Market Insider

Rains Come with Bears, Not Bulls

The wheat complex was mixed moving through the middle of June as a slightly bullish monthly WASDE report was offset by a healthy amount of moisture falling over many dry areas across North America. Corn futures gained on a smaller crop in Brazil (lowered from 102 MMT to 98.5 MMT), as well as 150M bushels in new ethanol and export demand for American corn. However, there is lots of anticipation that the USDA will offset the increased demand by raising U.S. acreage numbers in their June 30th report. Nonetheless, U.S. ethanol production has climbed back above pre-pandemic levels and supported July 2021 corn futures actually topping out at $7.17 USD/bushel on Thursday. On the flipside, soybeans dropped as U.S. crush and soy oil exports were felled, which led to ending stocks being raised by 15M bushels, and this also contributed to higher global ending stocks.

Specific to U.S. wheat, exports, feed, and residual use were raised by a combined 30M bushels, which offset some production increases, but at 770M bushels, America’s 2021/22 wheat inventories are still 10% lower than 2020/21’s carryout. As a reminder, we won’t get a read on U.S. spring wheat and durum production estimates until the July WASDE report, but it’s worth mentioning that the dry situation in American spring wheat country have dropped good-to-excellent ratings below 40%, compared to 82% G/E at the same time a year ago. Bottom line: while the rain received this past week and weekend are appreciated, more will be needed.

Globally, the market was expecting to see bigger crops out of Europe and the USDA delivered, raising their production number by 3.5 MMT to 137.5 MMT with the increase largely attributed to beneficial rains in Romania, France, and Germany. Meanwhile, Russian wheat output was raised by 1 MMT to 86 MMT, but private forecasts from the likes of SovEcon and IKAR suggest a harvest closer to 82 – 82.5 MMT. Ukraine’s production and exports were both also increased by 500,000 MT. Overall though, with record production AND record demand, worldwide 2021/22 ending stocks are also set to be a record of 794.4 MMT.

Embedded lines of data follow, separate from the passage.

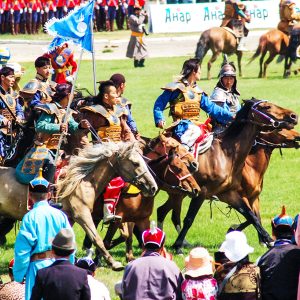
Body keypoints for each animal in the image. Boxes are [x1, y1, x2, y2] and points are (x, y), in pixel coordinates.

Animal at [0, 142, 158, 270]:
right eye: (135, 163)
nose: (153, 187)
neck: (82, 181)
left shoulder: (70, 218)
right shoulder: (82, 215)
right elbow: (97, 238)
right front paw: (114, 263)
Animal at [155, 99, 298, 253]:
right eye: (266, 107)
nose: (293, 116)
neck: (226, 155)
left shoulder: (230, 194)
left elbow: (251, 216)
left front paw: (269, 240)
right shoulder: (202, 192)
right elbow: (189, 219)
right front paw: (177, 245)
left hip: (177, 192)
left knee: (162, 211)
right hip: (178, 193)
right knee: (171, 214)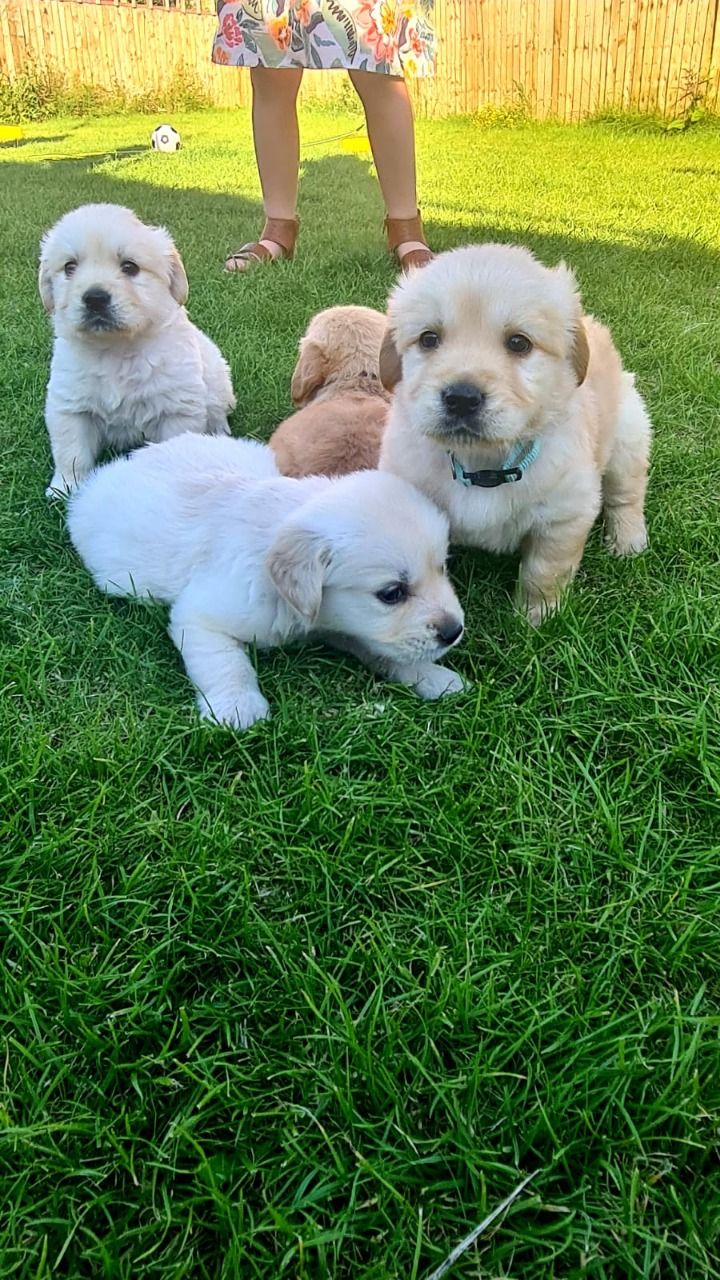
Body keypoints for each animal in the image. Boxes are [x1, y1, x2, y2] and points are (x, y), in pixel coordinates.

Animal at [39, 203, 234, 494]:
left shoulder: (176, 410)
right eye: (69, 267)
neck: (115, 349)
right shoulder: (70, 408)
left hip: (219, 379)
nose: (95, 298)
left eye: (129, 267)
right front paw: (65, 489)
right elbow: (71, 452)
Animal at [64, 432, 461, 727]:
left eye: (442, 568)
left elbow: (383, 651)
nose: (454, 631)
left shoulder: (346, 625)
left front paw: (434, 677)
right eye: (392, 593)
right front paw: (238, 708)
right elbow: (226, 662)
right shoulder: (199, 617)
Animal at [379, 244, 648, 624]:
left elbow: (544, 572)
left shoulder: (564, 515)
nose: (461, 398)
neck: (481, 465)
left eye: (519, 343)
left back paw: (628, 540)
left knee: (627, 496)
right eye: (429, 339)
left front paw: (536, 619)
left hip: (629, 436)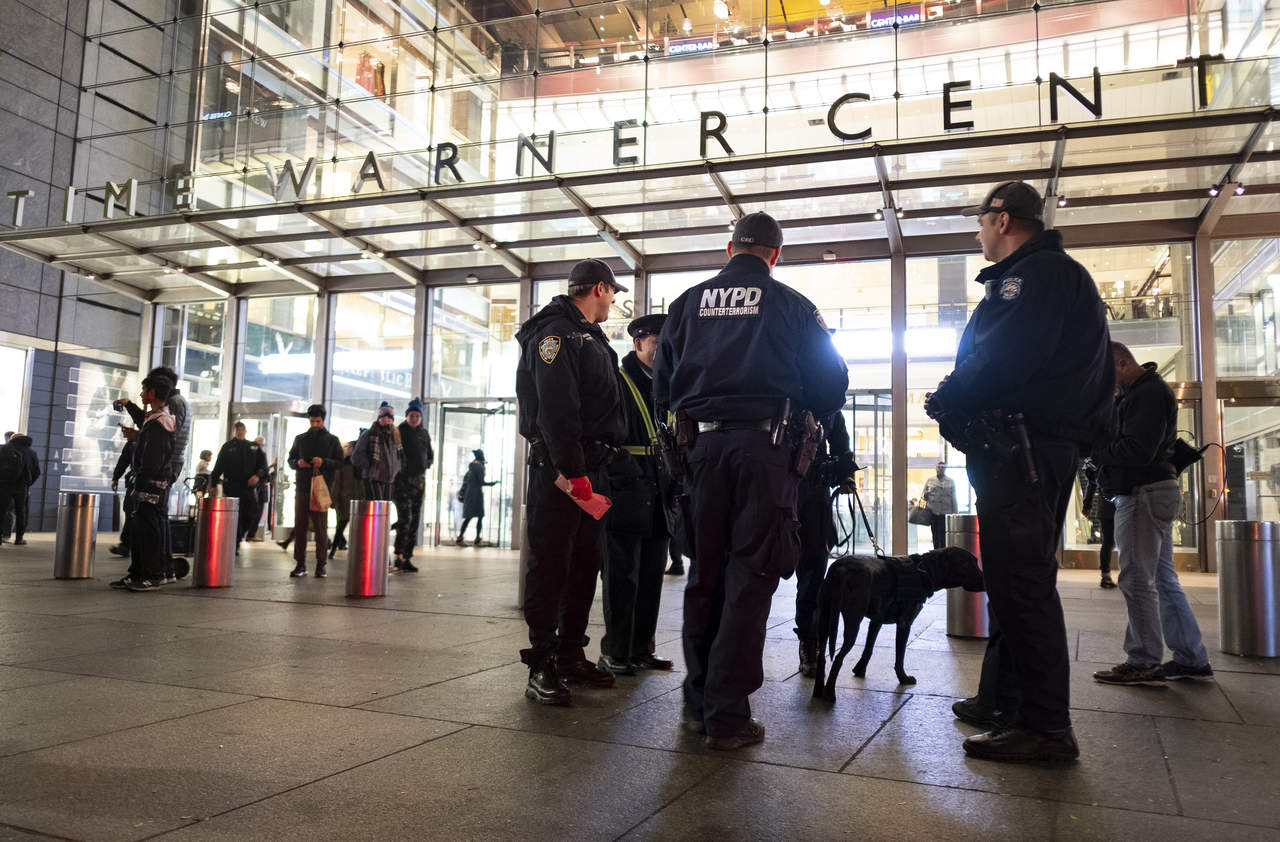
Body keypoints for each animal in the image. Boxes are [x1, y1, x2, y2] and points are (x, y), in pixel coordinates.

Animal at [814, 540, 983, 696]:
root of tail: (840, 567)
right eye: (967, 564)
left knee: (822, 656)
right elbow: (899, 656)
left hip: (824, 621)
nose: (986, 582)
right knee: (838, 658)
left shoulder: (876, 621)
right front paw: (903, 678)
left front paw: (860, 670)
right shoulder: (904, 623)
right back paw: (829, 694)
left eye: (975, 561)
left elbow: (869, 648)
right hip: (852, 622)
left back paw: (818, 690)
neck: (924, 572)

Speaking honestly, the June WASDE is usually a bit of a snore-fest anyways, as everyone already knows that whatever is printed in June usually changes by the July WASDE; this is largely because of the updated stocks and acreage report that the USDA puts out on June 30th (this year, that’s a Wednesday!). As you can tell from the table above, nothing was changed on the Canadian balance sheet, but again, we should expect some updates next month.

The more important takeaway though from this past week is the opportunities that weather volatility has presented us in the cash markets. As weather forecasts come and go, so do pricing opportunities. This is where a combination of using target pricing (such as Combyne’s multi-buyer Target Offer tool) and futures hedging can help not only capture the upside of the market, but also protect against any other moves on the futures boards. As you can tell from the chart below, we saw a healthy run-up in cash HRS wheat prices across Western Canada thru to the middle of May (largely thanks to demand and lower acreage estimates), and again into last week (largely attributed to weather).

Obviously, the devil is in the details as timing is the biggest question mark as to when to price things. My own personal approach is to gauge feedback from not only other farmers, but also grain buyers that I’m talking to and if the consensus is that everyone thinks it’s going to keep going up, the contrarian in me says the top must be close. Further, if there is rain in the 7 – 10 day forecast, the market will start to interpret that as bearish, and so again, an indication of pending downside risk. Now, these approaches largely apply to spring and summer markets so worth maybe bookmarking this post for next April to remind yourself of how to play your new crop pricing. Going forward though, I expect more rain to fall, and while there may be a jump here or there, I expect new crop wheat pricing to follow the downtrend we saw in 2017 (the gold line in the chart above) through to harvest time.

P.S. With new crop prices hovering around $8.50 - $9 CAD/bushel, these are some great opportunities to sell 5% or 10%, especially if you haven’t yet contracted anything. If you need any further consideration though, again, just look at the 2017/18 chart and how prices fell after the highs in the first week of July.